Jefferies, feverish, excitable, passionate, alive to the glorious plenitude of the Earth, has seized upon the exceeding beauty, and the healing beauty of natural things. No scholar like Thoreau, he brings no system of thought, as did the American, for Nature to put into shape. Outside of Nature all is arid and profitless to him. He comes to her with empty hands, and seeks for what she may give him. To Thoreau the Earth was a kind and gracious sister; to Jefferies an all-sufficing mistress.
The reader who passes from Thoreau to Jefferies need have no fear that he will be wearied with the same point of view. On the contrary, he will realize with
pleasure how differently two genuine lovers of the Earth can express their affection.

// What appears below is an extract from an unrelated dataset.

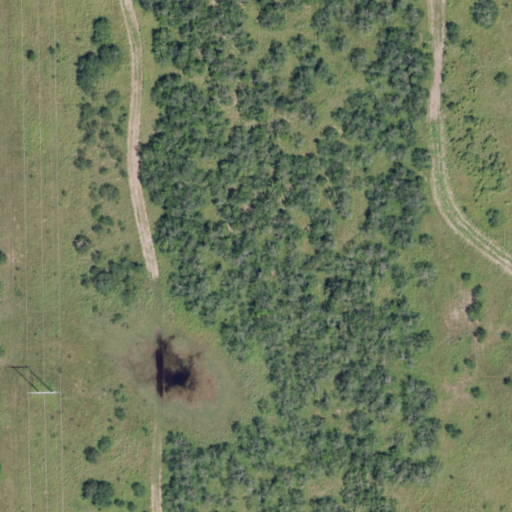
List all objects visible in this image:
power tower: (44, 391)
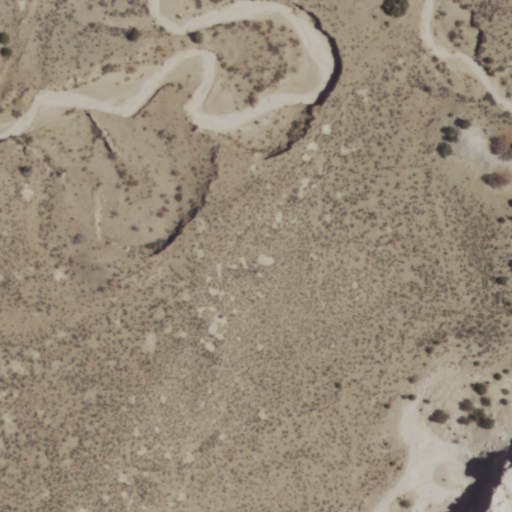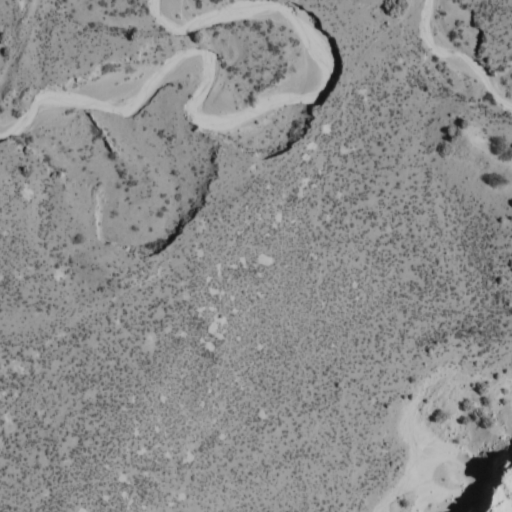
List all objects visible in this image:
river: (238, 12)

In Jefferies’ song of praise, his song of desire—praise and desire alternate continually in his writings—there are two aspects of the Earth upon which he dwells continually—the exceeding beauty of the Earth, and the exceeding plenitude of the Earth. Apostrophes to the beauty have been quoted already; let this serve as an illustration of the other aspect:—
“Everything,” [157a] he exclaims, “on a scale of splendid waste. Such noble broadcast, open-armed waste is delicious to behold. Never was there such a lying proverb as ‘Enough is as good as a feast.’ [157b] Give me the feast; give me squandered millions of seeds, luxurious carpets of petals, green mountains of oak leaves. The greater the waste the greater the enjoyment—the nearer the approach to real life. Casuistry is of no avail; the fact is obvious; Nature flings treasures abroad, puffs them with open lips along on every breeze; piles up lavish layers of them in the free, open air, packs countless numbers together in the needles of a fir tree. Prodigality and superfluity are stamped on everything she does.”
This is no chance passage, no casual thought. Again and again Jefferies returns to the richness and plenty of the Earth. And his style, suiting itself to the man’s temperament, is rich and overflowing, splendidly diffuse,
riotously exulting, until at times there is the very incoherence of passion about it.
Thus, in looking at the man’s artistic work, its form of expression, its characteristic notes, something of the man’s way of thinking has impressed itself upon us.